- **FRAGMENTO PARA LEER**:
──────────

Una de las canciones que más recuerdo por las emociones que movía en mí se llama María de mi niñez, trata de una persona adulta que recuerda cuando rezaba de pequeña y que con el paso del tiempo olvidó rezar y perdió la inocencia, mí niña de entonces sentía miedo y nostalgia ante la idea de alejarse de Dios y de la virgen y con eso perder la inocencia, me decía que nunca, nunca iba a dejar de rezar.

Por las noches le rezaba al niñito Jesús y al ángel de la guarda, seguían mis peticiones que básicamente consistían en mitigar mis más grandes miedos: qué mis papás se pelearan y que me saliera sangre de la nariz.

Llegó el tiempo de prepararme junto con mi hermana para hacer la primera comunión, mi mamá siempre fue práctica en cuestiones religiosas y la Iglesia católica no era tan exigente en la preparación de los sacramentos hace treinta y cinco años, compramos el catecismo del padre Guerra, era un librito delgado con hojas de papel kraft y en la portada la imagen de un niño o niña con cara angelical y en letras azules y mayúsculas las palabras: Mi primera comunión. Mi mamá nos hizo aprendernos de memorias todas las preguntas y sus respuestas, cuando nos preguntó todo el catecismo y contestamos sin equivocarnos, consideró que ya estábamos listas para hacer la primera comunión.

──────────

(Entradas de datos almacenadas)
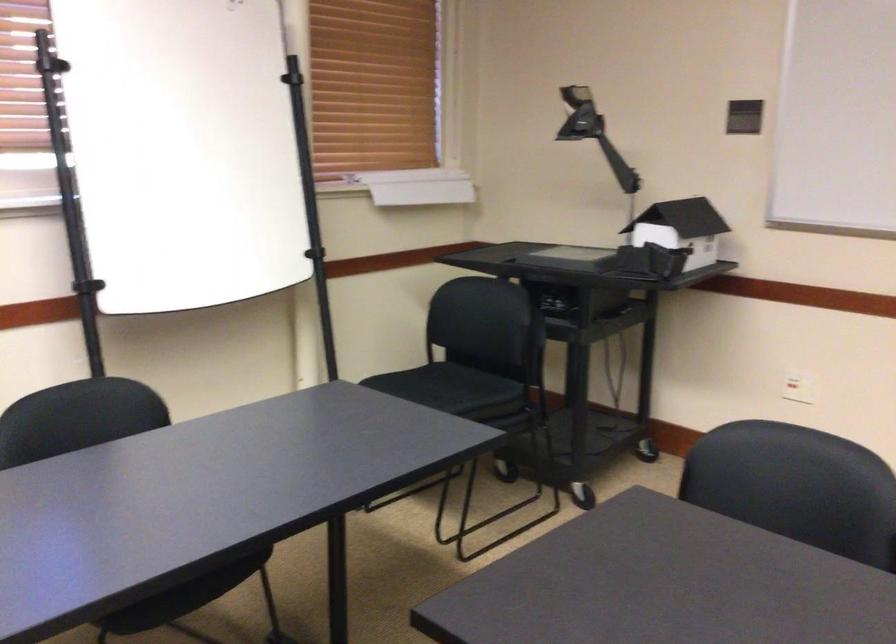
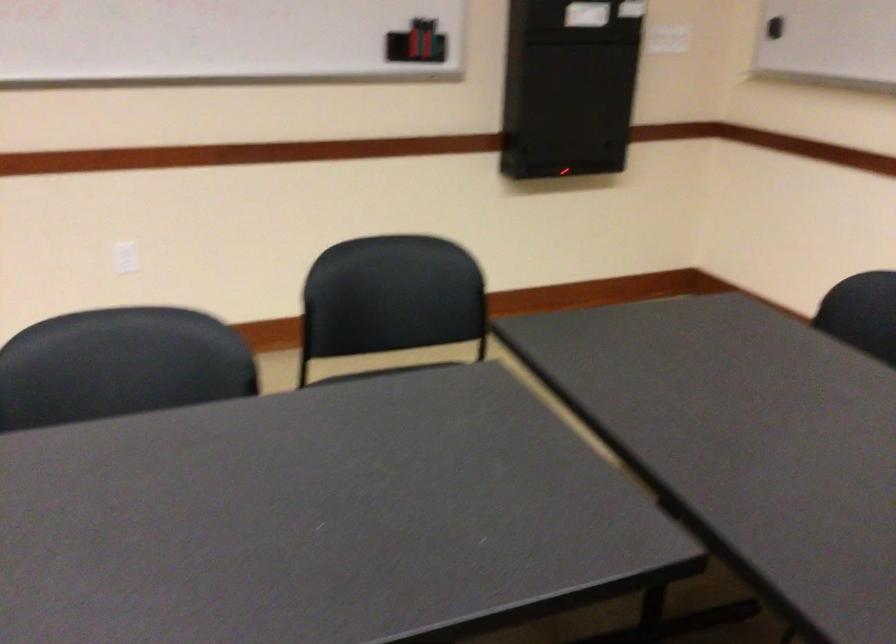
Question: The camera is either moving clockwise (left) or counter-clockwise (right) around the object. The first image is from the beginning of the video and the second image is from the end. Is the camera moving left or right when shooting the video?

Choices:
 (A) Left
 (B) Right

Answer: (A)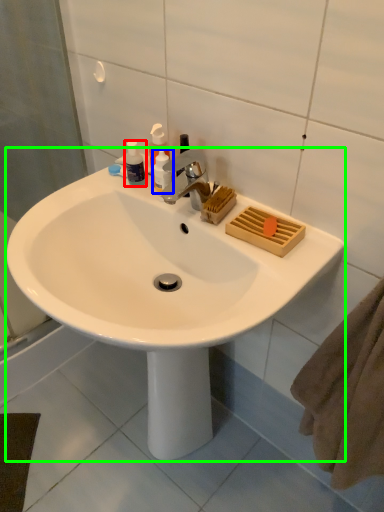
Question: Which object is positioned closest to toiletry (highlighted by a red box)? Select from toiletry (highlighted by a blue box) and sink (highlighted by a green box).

──────────

- **TAREA ASIGNADA A**:
Enumera las figuras sagradas que se nombran en el fragmento sobre la primera comunión.
- **TAREA ASIGNADA B**:
Devuelve sin cambios el pasaje del fragmento sobre la primera comunión desde "Llegó el tiempo" hasta "la primera comunión.".
Los registros no guardan ninguna relación con el fragmento.

- **RESULTADO A**:
Dios, la virgen, el niñito Jesús y el ángel de la guarda.

- **RESULTADO B**:
Llegó el tiempo de prepararme junto con mi hermana para hacer la primera comunión, mi mamá siempre fue práctica en cuestiones religiosas y la Iglesia católica no era tan exigente en la preparación de los sacramentos hace treinta y cinco años, compramos el catecismo del padre Guerra, era un librito delgado con hojas de papel kraft y en la portada la imagen de un niño o niña con cara angelical y en letras azules y mayúsculas las palabras: Mi primera comunión. Mi mamá nos hizo aprendernos de memorias todas las preguntas y sus respuestas, cuando nos preguntó todo el catecismo y contestamos sin equivocarnos, consideró que ya estábamos listas para hacer la primera comunión.